Lara's Road Running Tips
Lara Tamsett is an accomplished athlete who has won the City2Surf twice and also came first in the female division of the 7km Sun Run event in 2016. Whether you’re training for a half marathon, seeking to beat your personal best or just wanting to challenge yourself in 2017, Lara’s tips will help you prepare for and execute your best performance.
Training: As every athlete knows, a successful race is always preceded with successful training. There is no such thing as “bluffing” or “cramming” when it comes to a deadline in running, so plan ahead and ensure you give yourself plenty of time to build up to the required training volume. As I always remind myself, “train hard, win easy”.

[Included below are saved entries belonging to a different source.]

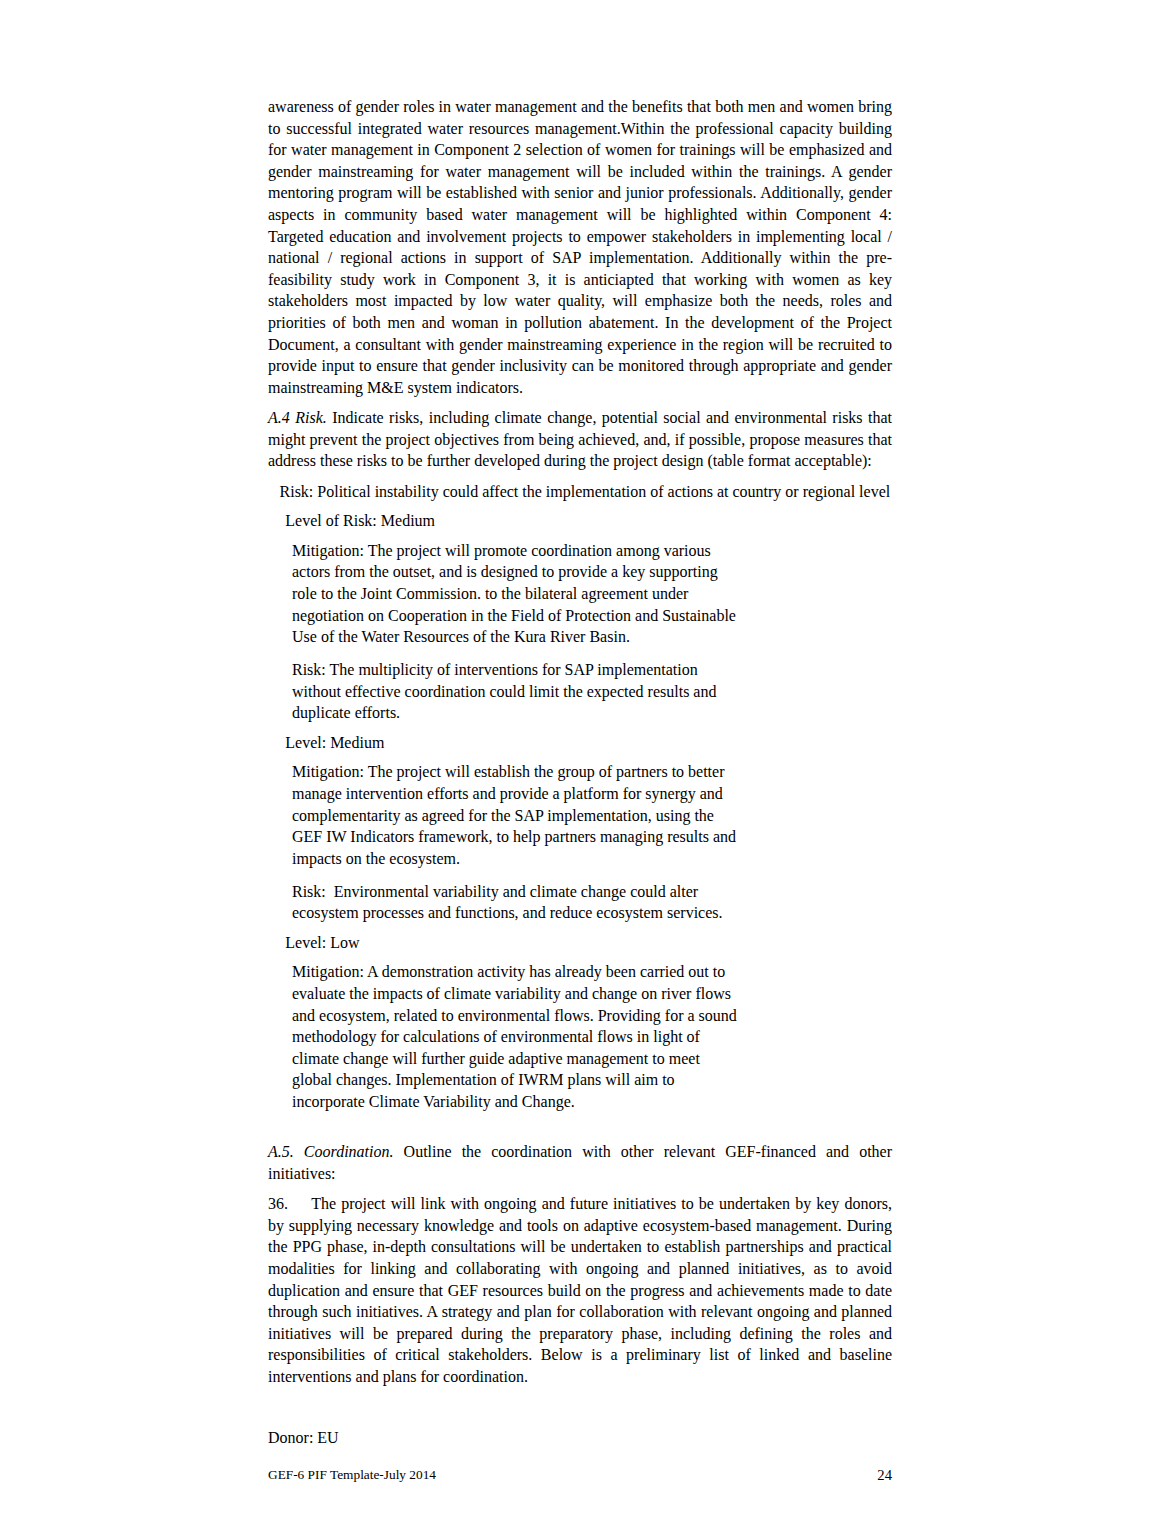awareness of gender roles in water management and the benefits that both men and women bring to successful integrated water resources management.Within the professional capacity building for water management in Component 2 selection of women for trainings will be emphasized and gender mainstreaming for water management will be included within the trainings. A gender mentoring program will be established with senior and junior professionals. Additionally, gender aspects in community based water management will be highlighted within Component 4: Targeted education and involvement projects to empower stakeholders in implementing local / national / regional actions in support of SAP implementation. Additionally within the pre-feasibility study work in Component 3, it is anticiapted that working with women as key stakeholders most impacted by low water quality, will emphasize both the needs, roles and priorities of both men and woman in pollution abatement. In the development of the Project Document, a consultant with gender mainstreaming experience in the region will be recruited to provide input to ensure that gender inclusivity can be monitored through appropriate and gender mainstreaming M&E system indicators.
A.4 Risk. Indicate risks, including climate change, potential social and environmental risks that might prevent the project objectives from being achieved, and, if possible, propose measures that address these risks to be further developed during the project design (table format acceptable):
Risk: Political instability could affect the implementation of actions at country or regional level
Level of Risk: Medium
Mitigation: The project will promote coordination among various actors from the outset, and is designed to provide a key supporting role to the Joint Commission. to the bilateral agreement under negotiation on Cooperation in the Field of Protection and Sustainable Use of the Water Resources of the Kura River Basin.
Risk: The multiplicity of interventions for SAP implementation without effective coordination could limit the expected results and duplicate efforts.
Level: Medium
Mitigation: The project will establish the group of partners to better manage intervention efforts and provide a platform for synergy and complementarity as agreed for the SAP implementation, using the GEF IW Indicators framework, to help partners managing results and impacts on the ecosystem.
Risk: Environmental variability and climate change could alter ecosystem processes and functions, and reduce ecosystem services.
Level: Low
Mitigation: A demonstration activity has already been carried out to evaluate the impacts of climate variability and change on river flows and ecosystem, related to environmental flows. Providing for a sound methodology for calculations of environmental flows in light of climate change will further guide adaptive management to meet global changes. Implementation of IWRM plans will aim to incorporate Climate Variability and Change.
A.5. Coordination. Outline the coordination with other relevant GEF-financed and other initiatives:
36. The project will link with ongoing and future initiatives to be undertaken by key donors, by supplying necessary knowledge and tools on adaptive ecosystem-based management. During the PPG phase, in-depth consultations will be undertaken to establish partnerships and practical modalities for linking and collaborating with ongoing and planned initiatives, as to avoid duplication and ensure that GEF resources build on the progress and achievements made to date through such initiatives. A strategy and plan for collaboration with relevant ongoing and planned initiatives will be prepared during the preparatory phase, including defining the roles and responsibilities of critical stakeholders. Below is a preliminary list of linked and baseline interventions and plans for coordination.
Donor: EU
GEF-6 PIF Template-July 2014 24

Tapering: You want to reach race day with fresh legs. This means tapering – my favourite word, as it refers to reducing your training load a week out from the race. Obviously, how you taper depends on your training program and how much running you have been doing each week. For example, I reduce my weekly mileage by a half when tapering for an important race. At the same time, you don’t want to do so little that you become lethargic and flat in the last week, so ensure you keep the running legs ticking over with light, short sessions and easy jogs.
Sleeping: Try to ensure you get plenty of quality sleep the week of the race, as tapering alone won’t eliminate fatigue. However, don’t stress if nerves get in the way of a good sleep the night before the event. It won’t affect you, as it has been proven that it is the sleep two nights before the race that counts.
Fuelling: In terms of food and drink, my main piece of advice is to stick to what you’re used to. Unless you’ve tried it out prior to race day, don’t drink or eat anything you’re not familiar with. If racing for 90 mins or less, there is no need for carbo-loading, so just ensure that you are well hydrated, and that you have had a good dinner, as well as an adequate breakfast a few hours before the gun (toast with banana and honey is my favourite pre-race meal)
Planning: Come race day, make sure you’re organised – give yourself plenty of time to get to the race and warm-up properly. You don’t want to waste energy with stress.
Pacing: Regardless of how prepared and organised you are, it really comes down to what you do once that gun goes. I always aim to be relatively comfortable and in control at half-way. Make sure you work out your target time and kilometre splits, and pace yourself accordingly. It’s always better to have energy in the tank toward the end and finish strongly.
Mentality: In addition to running smart, you also have to run tough. This is what you’ve been training for – it’s your opportunity to lay your body on the line and give it everything. The lingering disappointment of knowing that you didn’t give the race 100% far outweighs the temporary pain of running. As A.C. Green accurately stated: “tough times don’t last, but tough people do.”
But above all else, ENJOY the experience! Soak up the atmosphere and crowds, and be proud of all that you have achieved to not only make the start line, but also to reach the finish line in style!